大会では、輝きだけではなく、色の「グラデーション」を生み出すセンスも問われます。
番組では、ディレクターの靴を世界チャンピオンの2人に磨いてもらうことに。
ブラシで丁寧に汚れを落とし、クリームを布ではなく直接指で塗り込んでいきます。
手で塗る理由について吉冨さんは「体温で溶かしながら伸ばす」「手じゃないと靴の状態がわからない」と語ります。
クリームと少量の水を使い、磨き上げること20分。
ツルツルとした輝きを放つ靴に生まれ変わりました。
■プロが教える梅雨の靴ケア&長持ちの秘訣

梅雨の時期、靴はどのように手入れすればいいのでしょうか。
チャンピオン直伝のコツは「防水スプレー」の正しい使い方です。
直接吹きかけるとムラの原因になるため、「スプレーを20センチほど離して空中に噴射し、その霧を靴に被せるようなイメージ」で使うのがポイント。
これを乾かしてから2〜3回繰り返すと、より効果的だといいます(※防水スプレーは密閉された屋内などで使用して大量に吸い込むことで過去には死亡事故も発生しています。説明書をよく読み、風通しの良い屋外などで十分注意して使用してください)。

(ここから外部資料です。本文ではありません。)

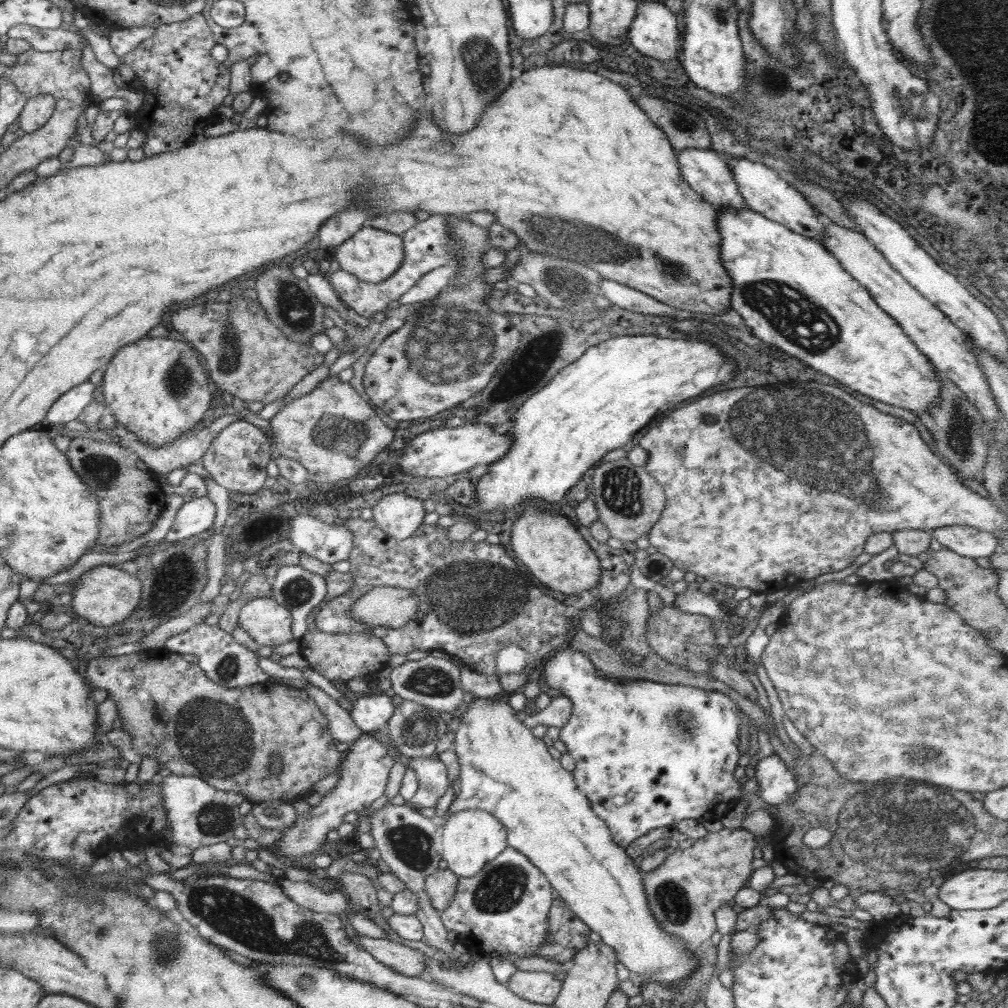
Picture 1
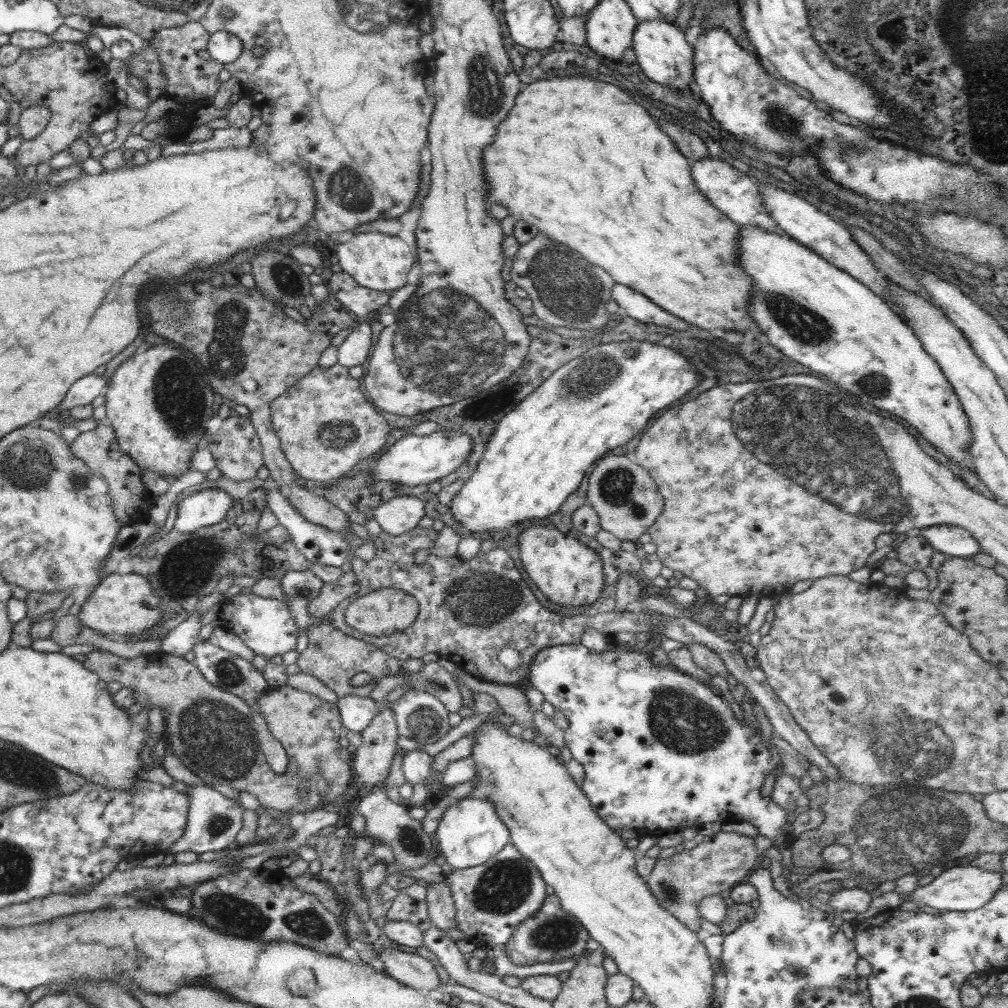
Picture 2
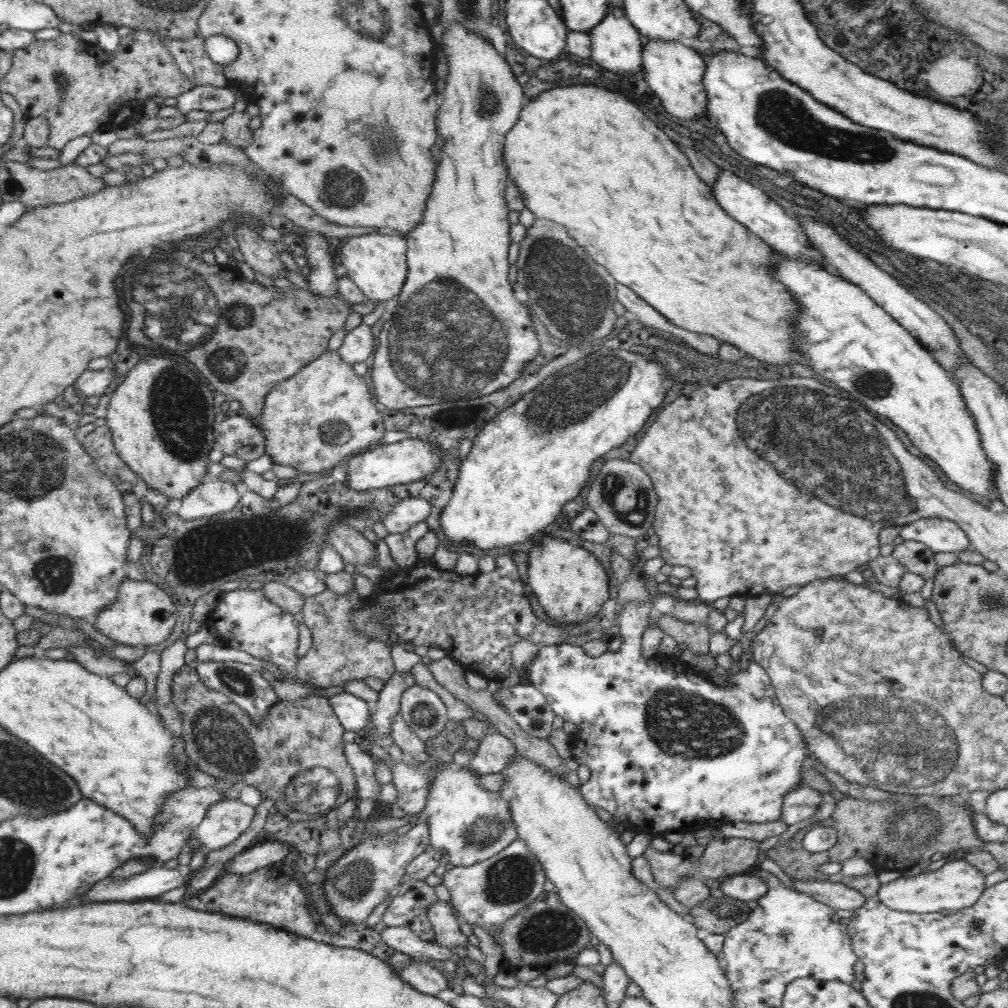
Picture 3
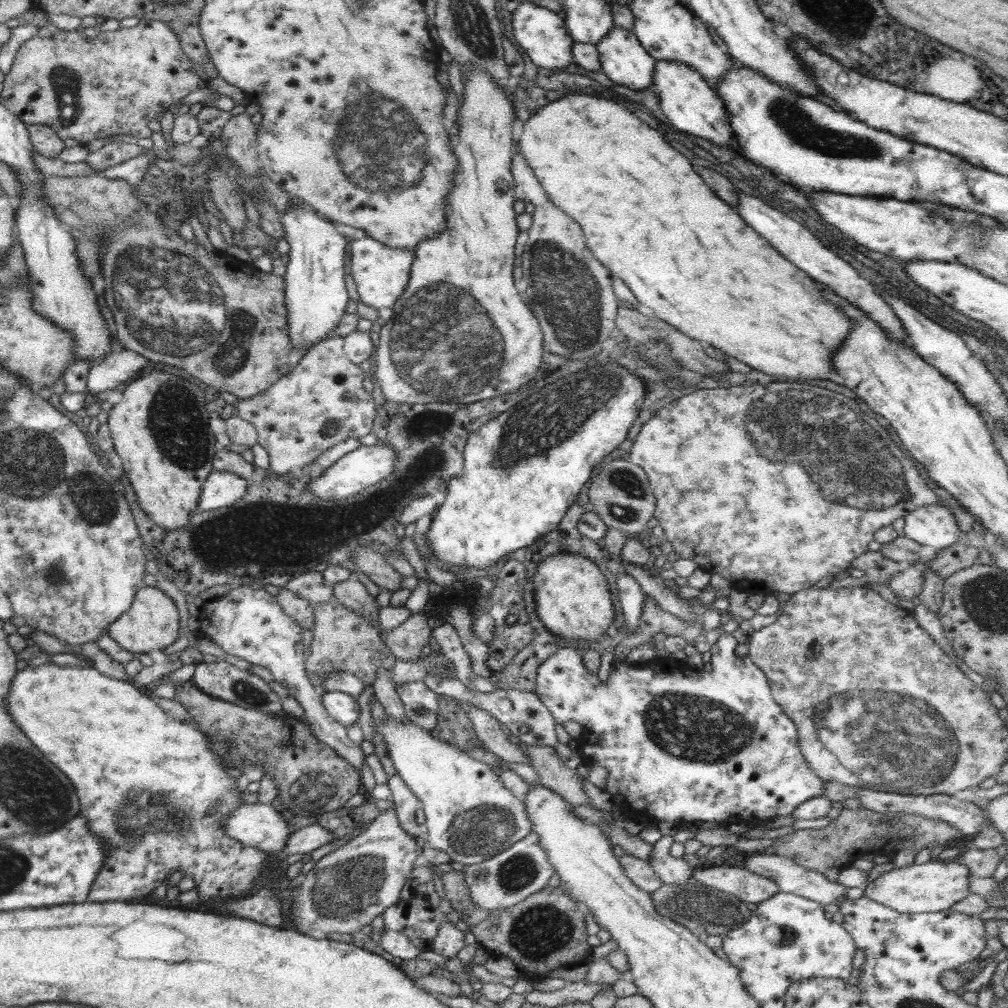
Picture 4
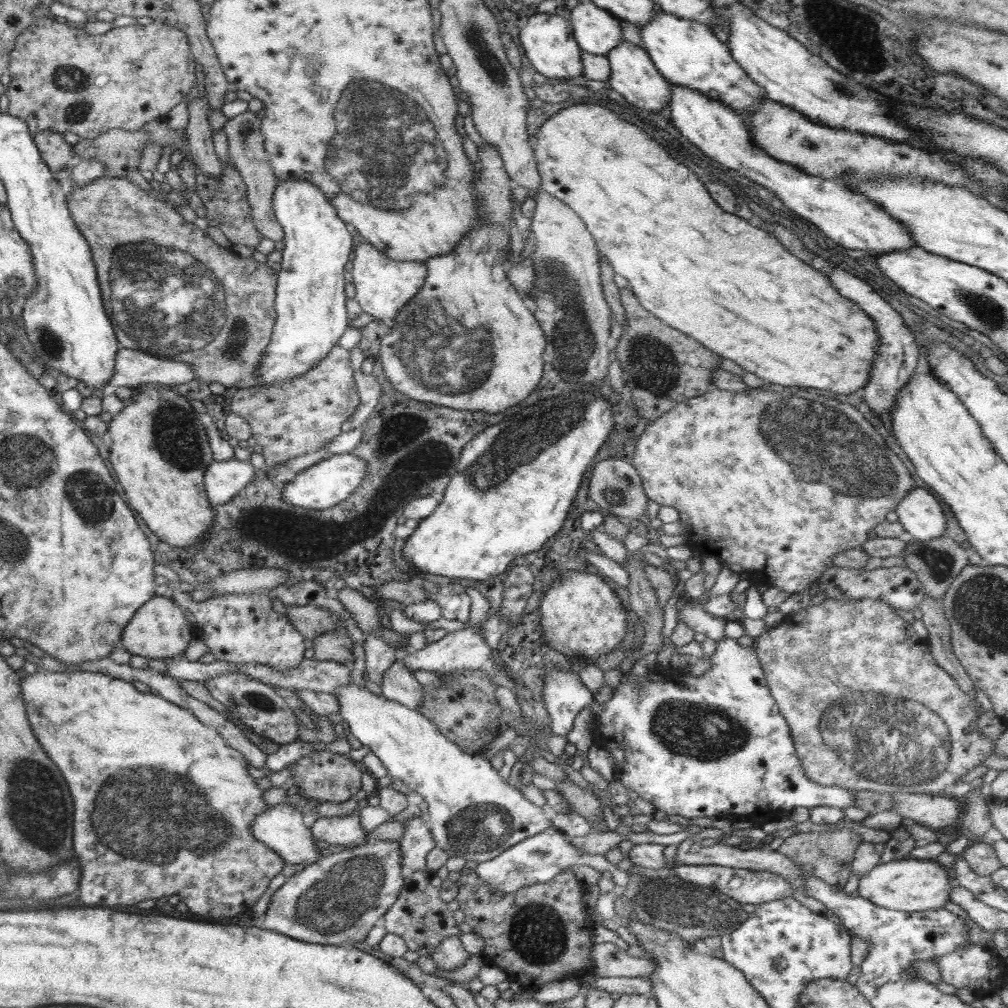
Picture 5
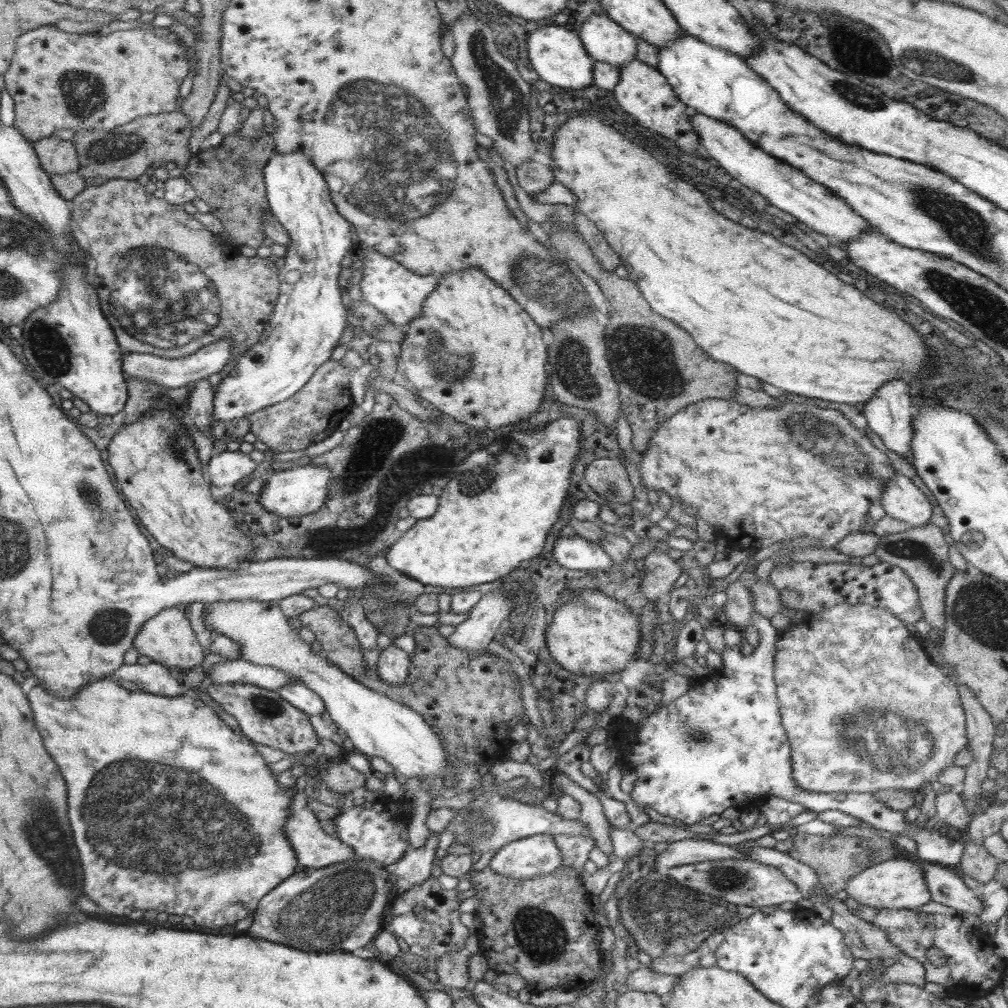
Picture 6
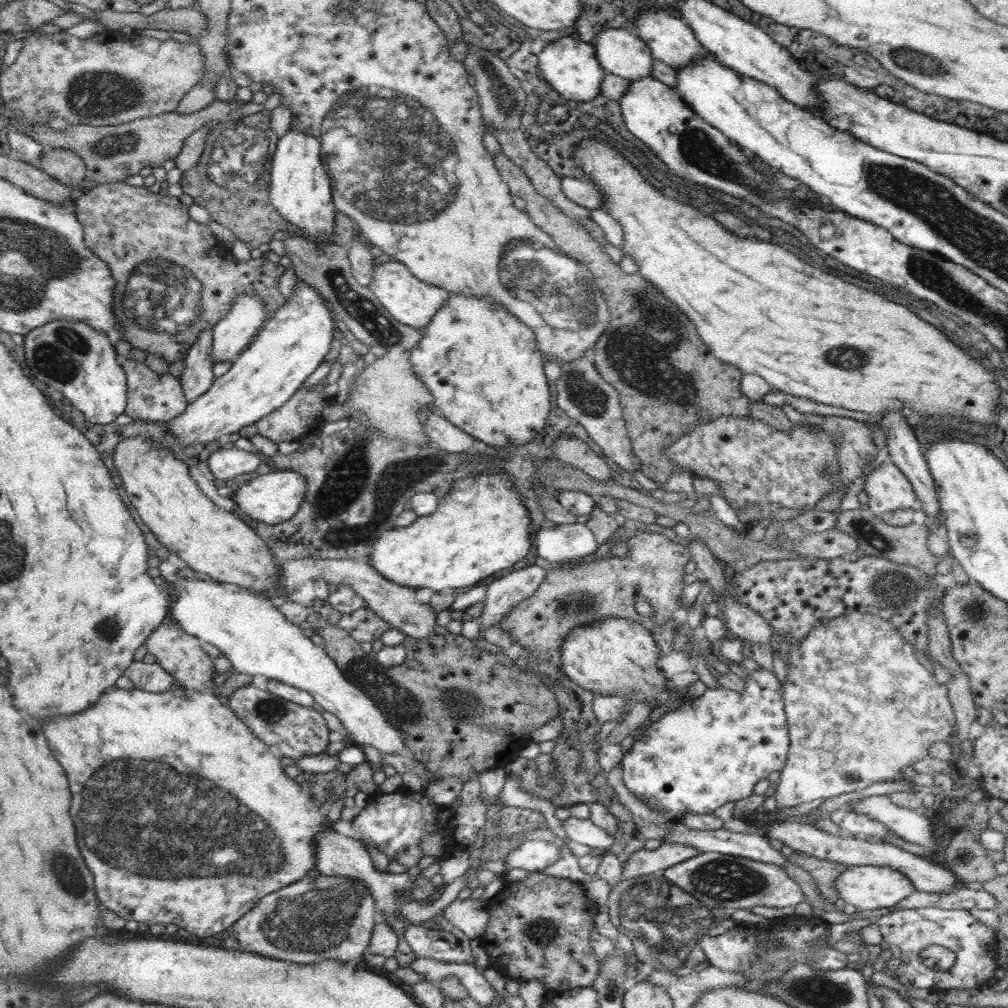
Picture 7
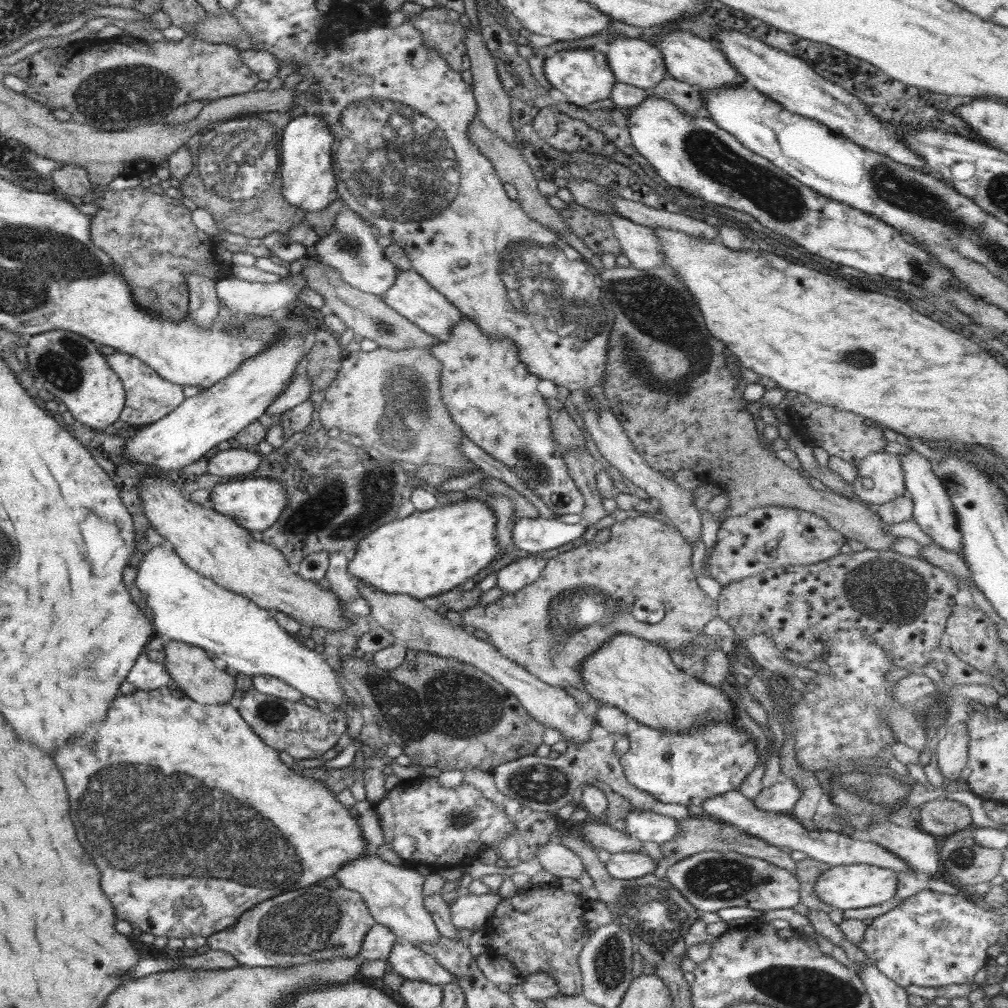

さらに、靴を長持ちさせるためには「シューツリー」の使用が不可欠だそうです。履いた後の靴に入れておくことで、反りや型崩れを防ぎ、カビの発生や劣化を抑えることができます。革靴だけでなくスニーカーにも有効で、お気に入りの一足を長く愛用するための必須アイテムです。
■「相手への敬意を表すもの」靴磨きに込められた想い

「お客さんの(靴の)ストーリーを聞くと磨き甲斐がある」と西上さん。
一方、吉冨さんは「足元をきれいにすると自分自身も自信がつく。今から会う人への身だしなみの一環として、相手への敬意を表すものが靴磨きだと思う」と語っています。